Start with trying different positions for the speakers and/or where you sit, as far as you are able, to try and get the smoothest response before any EQ - look for a response that does not have broad dips in the response. After that you could try using filters to bring down some of the peaks at low frequencies. The response looks OK already though, is there some particular feature of the sound that is bothering you?


----------



## AudioNerd (Apr 4, 2013)

The place of this speaker and me can't be changed (Pc-Speaker and no other position is possible).

I especially don't like the overdone heights and the big valley at the higher mids, and the bass is a bit low for my opinion.

So i should not work with this peak-filters because it can cause this limitations?

It also seems that Low or Highpasses does not have any affect on the sound. If i put in a 100Hz Lowpass and put this filter into Equalizer APO i can't hear any difference. Are there any other programs out there who can work with the files from Room EQ Wizard so that the filters affect the outcomming sound?

So i set a few filter who are correcting the big problems in the frequency response. Music sounds now a lot better. I lowered the very highs and pushed the crossing between woofer and tweeter (around 2.5kHz). I also pushed the Bass around 30 to 100Hz a bit.

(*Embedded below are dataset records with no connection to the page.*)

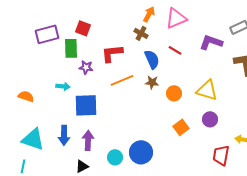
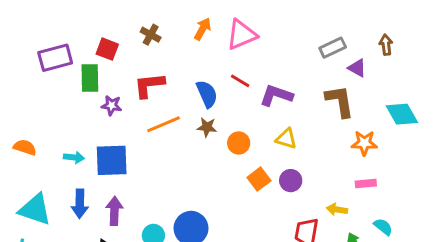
brown cross: (141, 33) -> (151, 35), moved
purple L-shape: (211, 42) -> (276, 95), moved
cyan arrow: (63, 86) -> (74, 157), moved
yellow triangle: (207, 90) -> (286, 139), size x0.7
orange square: (181, 127) -> (259, 179), moved

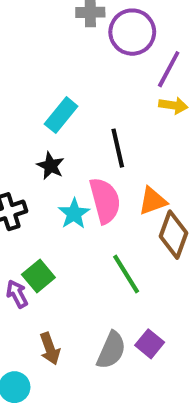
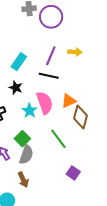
purple line: (169, 69) -> (51, 56), moved
black line: (118, 148) -> (49, 76), turned -60
green square: (38, 276) -> (22, 139), moved
gray semicircle: (111, 350) -> (26, 155), moved

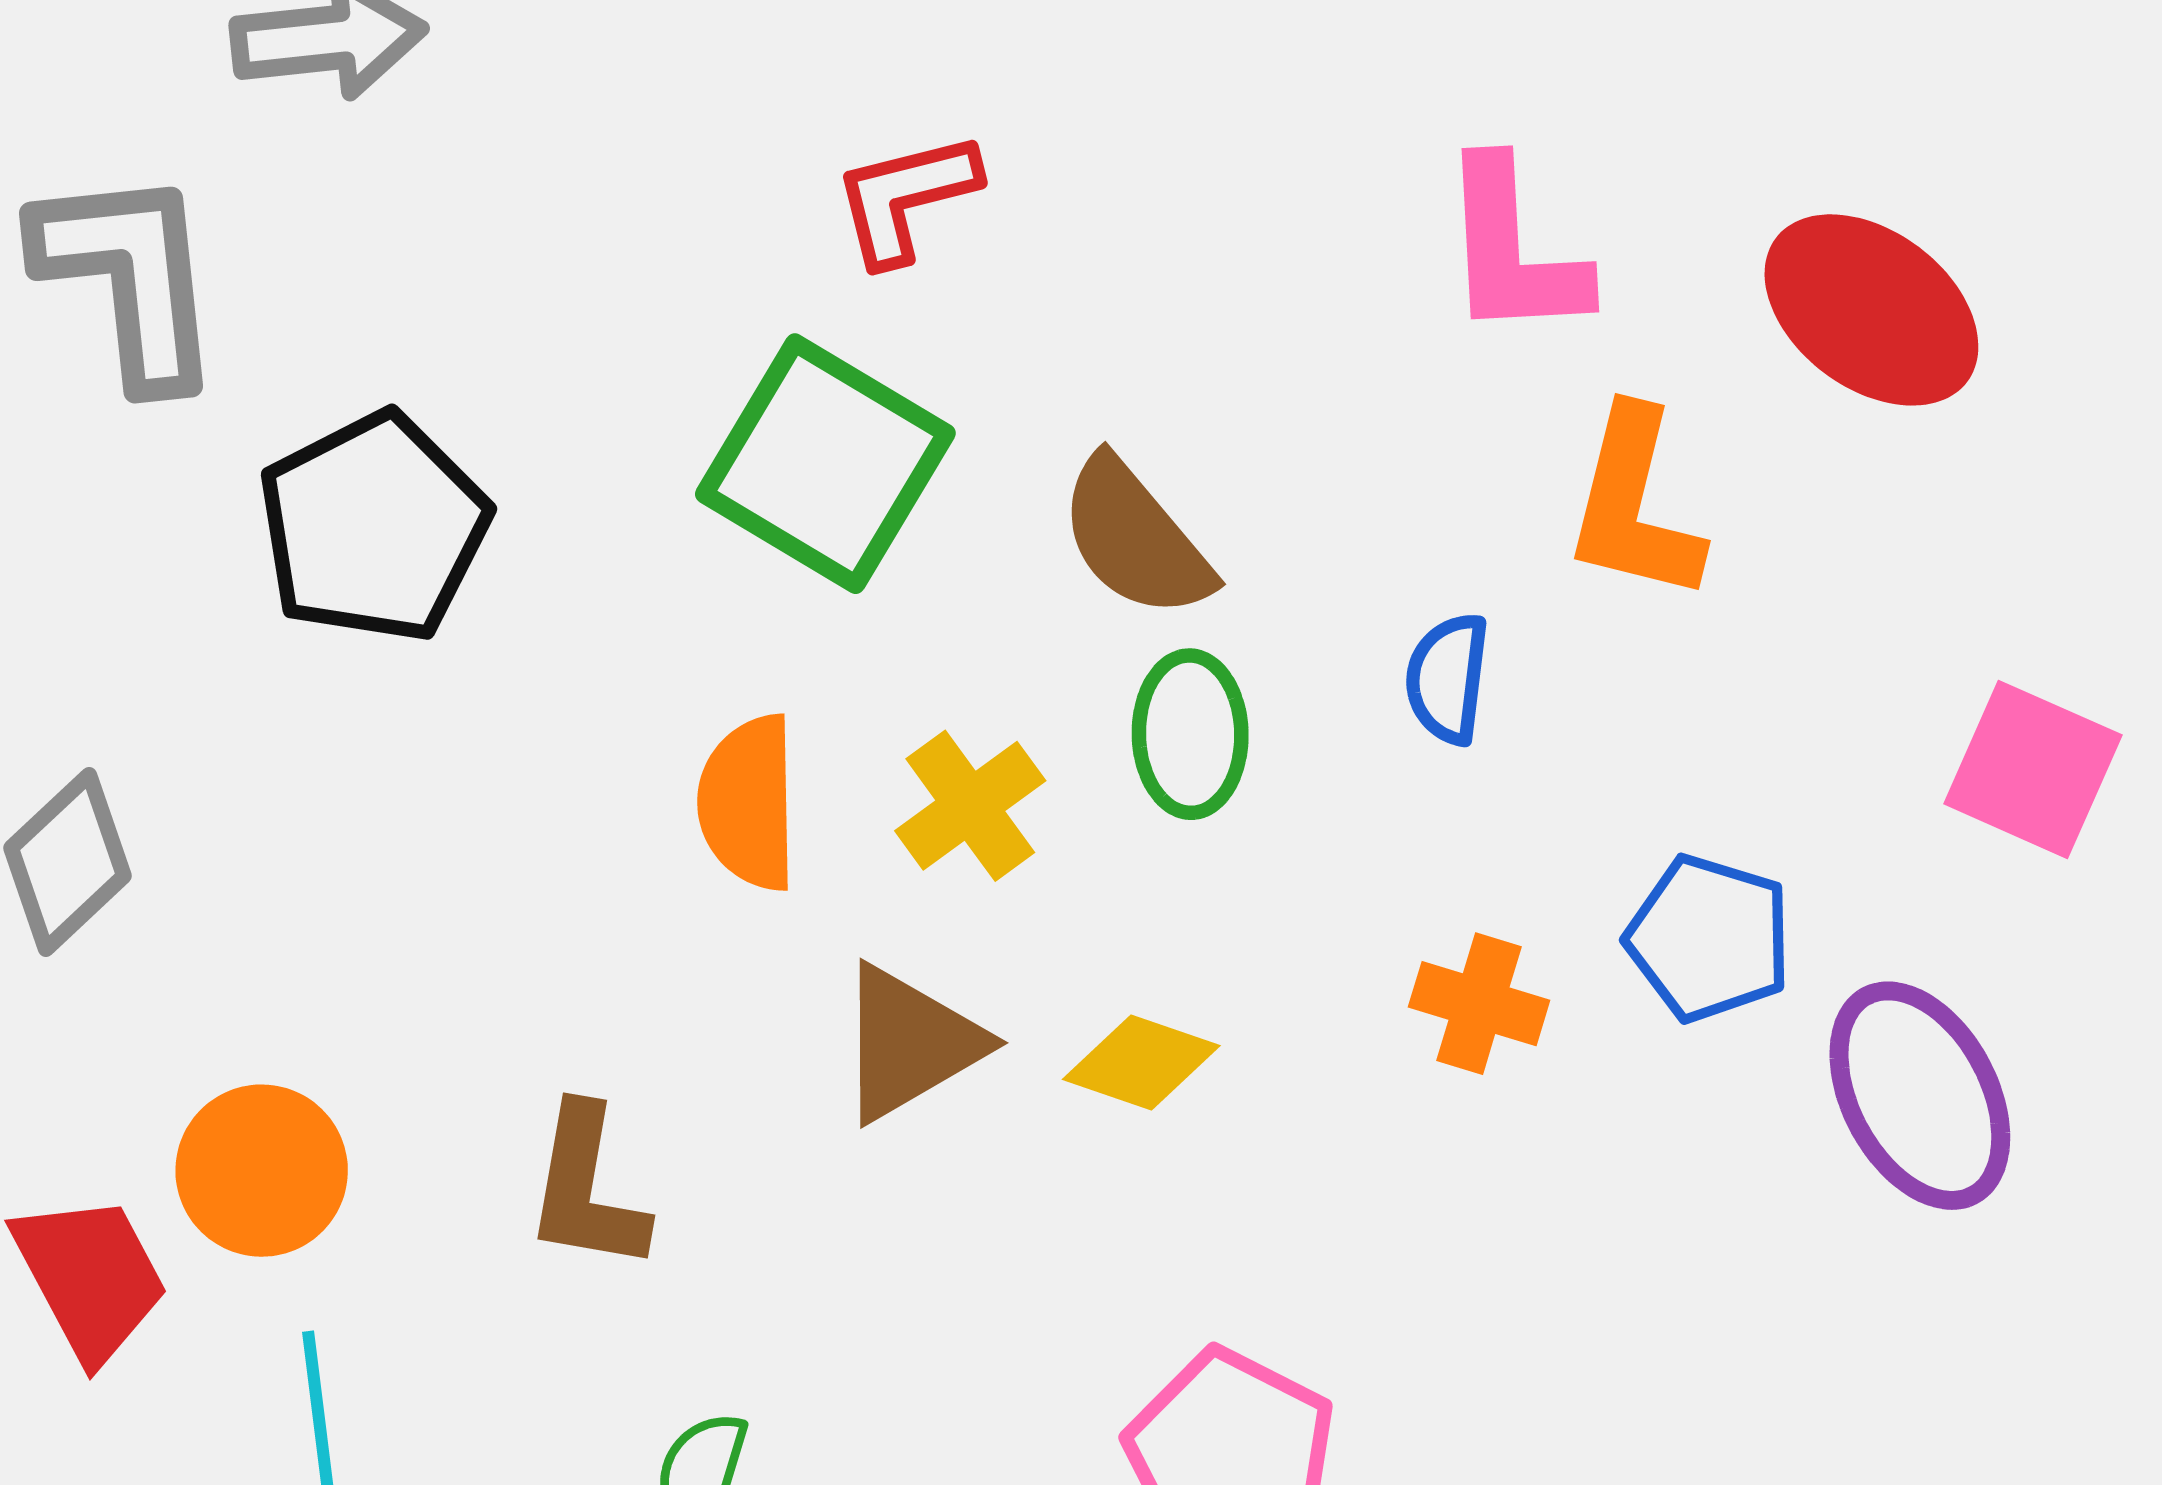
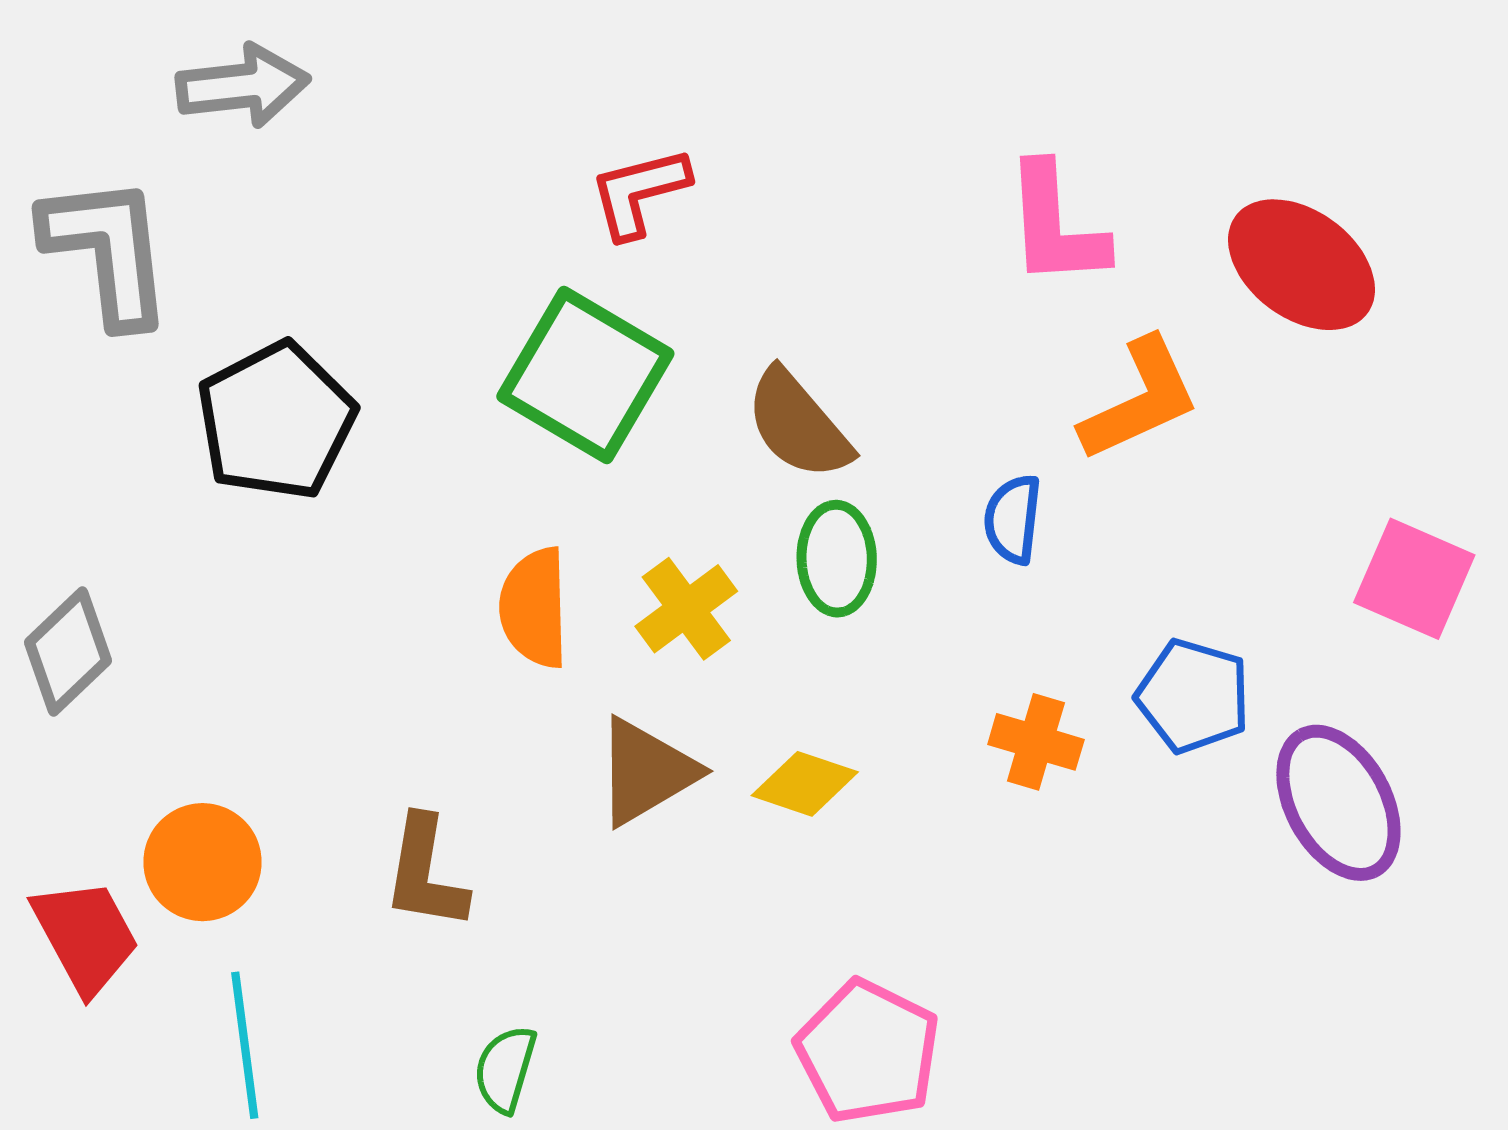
orange L-shape: (1634, 505) -> (1140, 400), turned -128

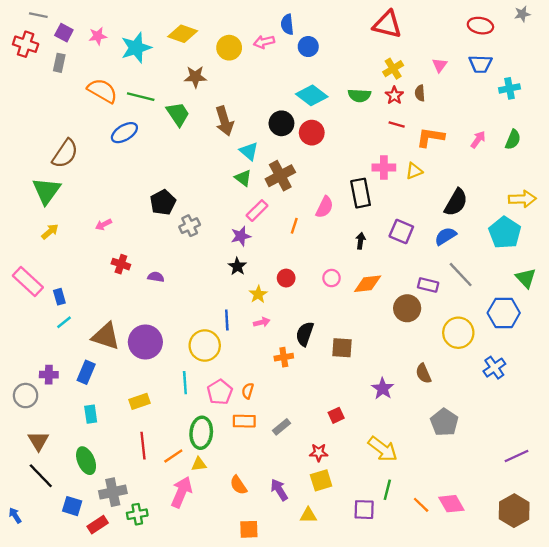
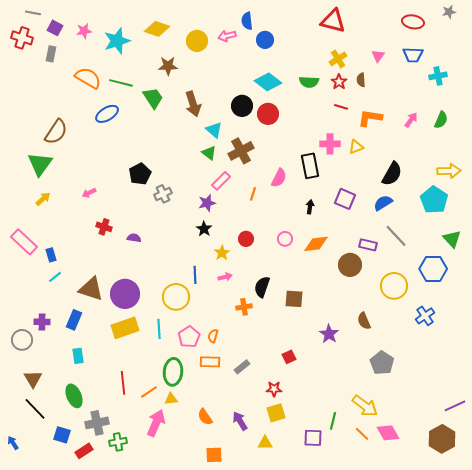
yellow rectangle: (140, 401) -> (125, 328), moved, size x1.5
yellow arrow: (383, 449) -> (365, 406), moved
purple line: (516, 456) -> (455, 406), moved

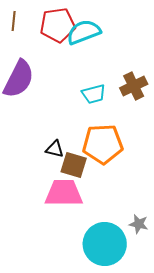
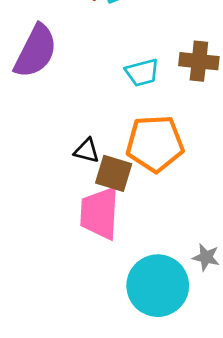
brown cross: (134, 86) -> (199, 61), turned 32
pink trapezoid: (64, 193) -> (99, 213), turned -87

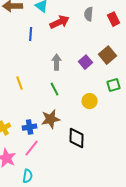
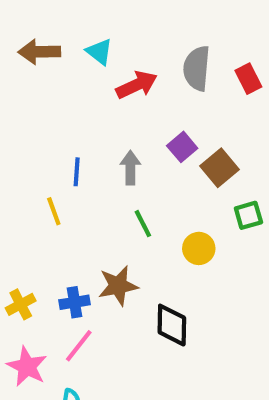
gray semicircle: (89, 14) -> (197, 68), size x1.5
blue line: (31, 34) -> (77, 172), moved
brown square: (108, 55) -> (219, 168), moved
purple square: (86, 62) -> (182, 147), moved
green line: (55, 89) -> (143, 224), moved

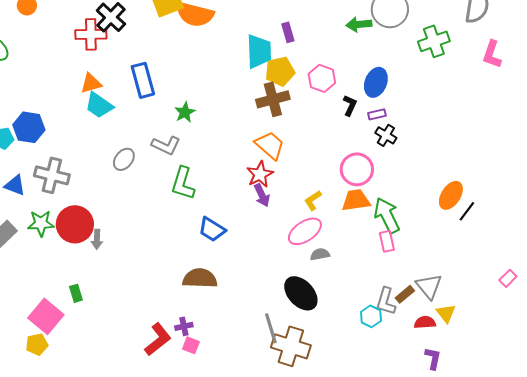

This causes this limitations again but now its hardly noticeable. The .mdat file is over the 9.33MB so i had to upload it at an external site:

http://dfiles.eu/files/av1k6nygi



But i have still one problem:

If i start Battlefield 3 the sound is horrible (again a lot of scratching and very dull) and it also happens if the filter is turned off in the config file of Equalizer APO! It seems that it is just BF3, if i start a other game the sound is normal...

Edit: Ok solved, there was a problem with the audio settings inside battlefield. Now everything is fine. Remains the questions: Are there other equalizers (such as Equalizer APO) who can work with Room EQ Wizard? It is odd that i can't push the bass without getting these limitations even it is just around +3dB...If i push 30Hz about 20dB in these normal "cheap" Equalizers with just 5 different Hz informations (30, 90, 300, 3000, 9000) i don't get those limitations.


----------